Third, the cost model — which I actually came to like. File Search doesn't charge for query-time embeddings; you pay for embedding work at indexing time. In other words, you pay once at ingest, and searching afterward stays cheap. For 300 images the indexing cost was pocket change, but before committing thousands of assets I had to ask: do dormant images that nobody will ever search for belong in the store? My answer is no — active assets go in, retired ones get deleted from the store.
I'm keeping classification — the two solve different problems
Before the trial, part of me suspected semantic search might retire the category pipeline altogether. After running 20 test queries — 17 of which surfaced the intended image near the top — my conclusion is to keep both. They occupy different roles.

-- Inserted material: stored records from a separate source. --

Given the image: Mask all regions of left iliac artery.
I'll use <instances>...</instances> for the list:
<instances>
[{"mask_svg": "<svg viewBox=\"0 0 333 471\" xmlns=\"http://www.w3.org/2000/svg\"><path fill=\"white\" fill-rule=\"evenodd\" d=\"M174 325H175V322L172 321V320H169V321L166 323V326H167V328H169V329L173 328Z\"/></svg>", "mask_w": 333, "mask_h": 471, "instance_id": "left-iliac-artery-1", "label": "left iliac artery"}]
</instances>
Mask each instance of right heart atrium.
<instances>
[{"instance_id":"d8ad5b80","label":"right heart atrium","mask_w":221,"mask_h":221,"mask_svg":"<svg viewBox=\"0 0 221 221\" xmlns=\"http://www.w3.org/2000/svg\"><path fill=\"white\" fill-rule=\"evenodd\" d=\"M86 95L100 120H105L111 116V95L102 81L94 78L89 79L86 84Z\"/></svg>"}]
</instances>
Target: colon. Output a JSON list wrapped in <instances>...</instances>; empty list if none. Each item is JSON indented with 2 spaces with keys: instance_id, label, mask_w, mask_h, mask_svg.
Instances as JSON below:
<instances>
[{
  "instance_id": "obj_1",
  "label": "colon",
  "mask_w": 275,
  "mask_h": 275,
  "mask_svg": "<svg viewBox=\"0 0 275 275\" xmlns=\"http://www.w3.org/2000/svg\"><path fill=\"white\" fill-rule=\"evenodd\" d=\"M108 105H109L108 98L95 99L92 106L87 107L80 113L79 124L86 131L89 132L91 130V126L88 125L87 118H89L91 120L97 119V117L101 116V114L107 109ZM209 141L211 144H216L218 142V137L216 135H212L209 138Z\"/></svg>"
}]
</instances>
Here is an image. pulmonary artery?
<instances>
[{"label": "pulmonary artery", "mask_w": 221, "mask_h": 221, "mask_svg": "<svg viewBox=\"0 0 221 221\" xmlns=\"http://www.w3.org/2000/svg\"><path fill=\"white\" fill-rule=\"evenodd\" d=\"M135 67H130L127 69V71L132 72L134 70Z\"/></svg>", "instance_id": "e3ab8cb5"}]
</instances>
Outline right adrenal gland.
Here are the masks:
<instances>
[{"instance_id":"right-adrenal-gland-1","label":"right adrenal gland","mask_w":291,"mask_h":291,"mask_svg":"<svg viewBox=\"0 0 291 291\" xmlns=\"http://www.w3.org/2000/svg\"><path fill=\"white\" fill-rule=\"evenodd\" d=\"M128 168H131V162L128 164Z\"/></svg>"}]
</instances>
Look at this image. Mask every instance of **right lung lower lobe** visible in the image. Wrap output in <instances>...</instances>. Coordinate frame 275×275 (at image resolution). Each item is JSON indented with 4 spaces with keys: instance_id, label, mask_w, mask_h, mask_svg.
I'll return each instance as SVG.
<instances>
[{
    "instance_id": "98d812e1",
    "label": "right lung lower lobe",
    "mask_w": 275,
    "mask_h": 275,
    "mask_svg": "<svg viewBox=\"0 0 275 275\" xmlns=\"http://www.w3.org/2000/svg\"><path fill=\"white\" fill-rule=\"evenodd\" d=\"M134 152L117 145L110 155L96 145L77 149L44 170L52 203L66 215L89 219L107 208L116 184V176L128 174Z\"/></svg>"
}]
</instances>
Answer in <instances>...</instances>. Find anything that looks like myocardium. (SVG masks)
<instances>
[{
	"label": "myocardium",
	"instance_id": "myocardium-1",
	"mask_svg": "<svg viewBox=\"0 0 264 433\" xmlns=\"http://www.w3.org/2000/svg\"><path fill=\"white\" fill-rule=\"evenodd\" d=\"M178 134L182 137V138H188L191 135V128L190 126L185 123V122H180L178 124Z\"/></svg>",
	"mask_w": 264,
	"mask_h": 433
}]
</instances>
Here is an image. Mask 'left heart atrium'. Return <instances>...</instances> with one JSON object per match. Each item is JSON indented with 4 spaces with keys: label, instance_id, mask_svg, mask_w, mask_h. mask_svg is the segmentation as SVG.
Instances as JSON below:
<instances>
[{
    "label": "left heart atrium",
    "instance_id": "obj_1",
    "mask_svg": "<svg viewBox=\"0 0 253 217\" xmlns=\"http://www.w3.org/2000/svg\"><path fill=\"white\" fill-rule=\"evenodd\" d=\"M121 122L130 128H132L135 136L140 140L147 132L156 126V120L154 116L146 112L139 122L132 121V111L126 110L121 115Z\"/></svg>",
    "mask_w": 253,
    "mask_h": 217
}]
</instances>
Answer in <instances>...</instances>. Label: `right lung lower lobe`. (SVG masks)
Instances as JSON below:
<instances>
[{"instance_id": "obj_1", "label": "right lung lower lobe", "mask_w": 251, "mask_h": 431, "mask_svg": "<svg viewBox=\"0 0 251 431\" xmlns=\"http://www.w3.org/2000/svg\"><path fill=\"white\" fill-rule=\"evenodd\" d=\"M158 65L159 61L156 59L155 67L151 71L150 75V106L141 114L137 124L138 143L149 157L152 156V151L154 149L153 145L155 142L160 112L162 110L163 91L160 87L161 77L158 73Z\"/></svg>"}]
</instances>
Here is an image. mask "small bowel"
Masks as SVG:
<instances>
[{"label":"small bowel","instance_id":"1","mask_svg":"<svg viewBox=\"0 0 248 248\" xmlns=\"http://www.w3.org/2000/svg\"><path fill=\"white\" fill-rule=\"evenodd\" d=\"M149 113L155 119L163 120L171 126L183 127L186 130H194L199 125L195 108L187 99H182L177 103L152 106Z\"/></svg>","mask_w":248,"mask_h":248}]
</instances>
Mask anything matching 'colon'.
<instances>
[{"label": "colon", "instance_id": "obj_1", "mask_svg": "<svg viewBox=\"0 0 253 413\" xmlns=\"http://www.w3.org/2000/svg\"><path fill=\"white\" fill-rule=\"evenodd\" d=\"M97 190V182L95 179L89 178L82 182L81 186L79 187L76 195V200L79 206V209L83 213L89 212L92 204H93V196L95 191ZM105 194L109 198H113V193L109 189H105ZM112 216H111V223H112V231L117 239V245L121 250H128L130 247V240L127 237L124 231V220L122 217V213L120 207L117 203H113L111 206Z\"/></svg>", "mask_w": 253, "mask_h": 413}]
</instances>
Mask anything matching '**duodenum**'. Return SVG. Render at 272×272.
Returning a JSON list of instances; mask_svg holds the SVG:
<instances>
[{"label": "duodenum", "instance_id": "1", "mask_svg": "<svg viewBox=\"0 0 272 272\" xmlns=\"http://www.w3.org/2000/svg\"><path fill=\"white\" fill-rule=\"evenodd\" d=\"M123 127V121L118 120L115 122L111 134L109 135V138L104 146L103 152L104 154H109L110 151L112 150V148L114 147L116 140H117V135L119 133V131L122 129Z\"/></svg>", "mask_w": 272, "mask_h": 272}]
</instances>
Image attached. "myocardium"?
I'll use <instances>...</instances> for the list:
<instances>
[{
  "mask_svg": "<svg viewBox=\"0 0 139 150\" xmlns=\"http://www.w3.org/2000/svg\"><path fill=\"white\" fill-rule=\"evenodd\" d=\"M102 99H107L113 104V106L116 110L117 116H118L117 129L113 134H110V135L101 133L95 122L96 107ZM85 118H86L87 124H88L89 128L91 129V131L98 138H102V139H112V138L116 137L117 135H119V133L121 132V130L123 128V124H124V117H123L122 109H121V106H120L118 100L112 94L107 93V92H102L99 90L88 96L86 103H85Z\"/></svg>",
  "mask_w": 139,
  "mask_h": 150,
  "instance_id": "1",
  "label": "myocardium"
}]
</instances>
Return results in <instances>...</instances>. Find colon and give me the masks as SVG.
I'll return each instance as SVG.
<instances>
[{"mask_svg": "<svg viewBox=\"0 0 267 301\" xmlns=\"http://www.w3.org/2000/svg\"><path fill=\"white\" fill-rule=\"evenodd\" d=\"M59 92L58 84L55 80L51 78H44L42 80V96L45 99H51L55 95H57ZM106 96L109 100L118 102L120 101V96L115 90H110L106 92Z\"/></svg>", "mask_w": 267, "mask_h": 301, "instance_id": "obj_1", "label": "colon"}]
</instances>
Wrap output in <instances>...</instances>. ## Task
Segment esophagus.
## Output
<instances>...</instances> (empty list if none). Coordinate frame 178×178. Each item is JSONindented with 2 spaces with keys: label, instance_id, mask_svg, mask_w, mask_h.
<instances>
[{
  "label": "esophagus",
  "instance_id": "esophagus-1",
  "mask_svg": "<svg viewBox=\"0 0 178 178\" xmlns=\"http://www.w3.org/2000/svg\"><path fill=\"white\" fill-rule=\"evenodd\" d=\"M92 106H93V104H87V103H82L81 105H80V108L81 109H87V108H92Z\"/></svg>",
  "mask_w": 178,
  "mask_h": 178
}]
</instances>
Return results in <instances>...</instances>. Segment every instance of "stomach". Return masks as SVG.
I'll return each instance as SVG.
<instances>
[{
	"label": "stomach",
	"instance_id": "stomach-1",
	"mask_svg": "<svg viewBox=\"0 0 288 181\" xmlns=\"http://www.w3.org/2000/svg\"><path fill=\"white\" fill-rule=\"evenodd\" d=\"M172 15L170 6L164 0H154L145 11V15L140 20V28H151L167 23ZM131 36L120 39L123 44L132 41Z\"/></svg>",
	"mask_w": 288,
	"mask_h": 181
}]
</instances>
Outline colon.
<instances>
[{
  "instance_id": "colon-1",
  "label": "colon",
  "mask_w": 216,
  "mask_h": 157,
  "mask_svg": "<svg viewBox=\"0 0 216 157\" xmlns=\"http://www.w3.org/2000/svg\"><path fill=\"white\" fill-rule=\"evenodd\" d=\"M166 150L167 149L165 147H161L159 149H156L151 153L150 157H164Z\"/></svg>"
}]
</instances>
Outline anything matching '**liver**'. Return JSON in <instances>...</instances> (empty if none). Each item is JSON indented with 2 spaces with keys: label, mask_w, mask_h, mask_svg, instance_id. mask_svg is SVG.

- Where category classification wins: end-user browsing. The stability of the "boxes" is itself the value; in a screen people open daily, predictability builds trust
- Where multimodal search wins: operations-side hunting. One-off queries whose vocabulary changes every time. Reducing taxonomy maintenance to zero is the real payoff
- Where they meet: recurring search vocabulary ("sunset," "cool tones") becomes evidence for the next category redesign, or for the vocabulary of an in-app search feature
And that purple sunset from the opening? File Search returned it as the top hit on my very first query. Ten minutes of squinting at thumbnails collapsed into seconds, and I felt a quiet surge of warmth watching it happen.
Next steps
I'm not importing the full archive yet. The plan is to pipe only new intake batches into the store, log how many minutes of real work the search replaces each month, and decide from the numbers. Semantic search feels convenient in a way that's easy to overtrust — without measurements it risks becoming a standing cost with an unverified benefit.
If you maintain image assets that tags never quite capture, I'd suggest starting with a small store of a few hundred images. Once you account for indexing lag and metadata design, the whole trial fits in half a day. I hope this record is useful to anyone wrestling with the same problem.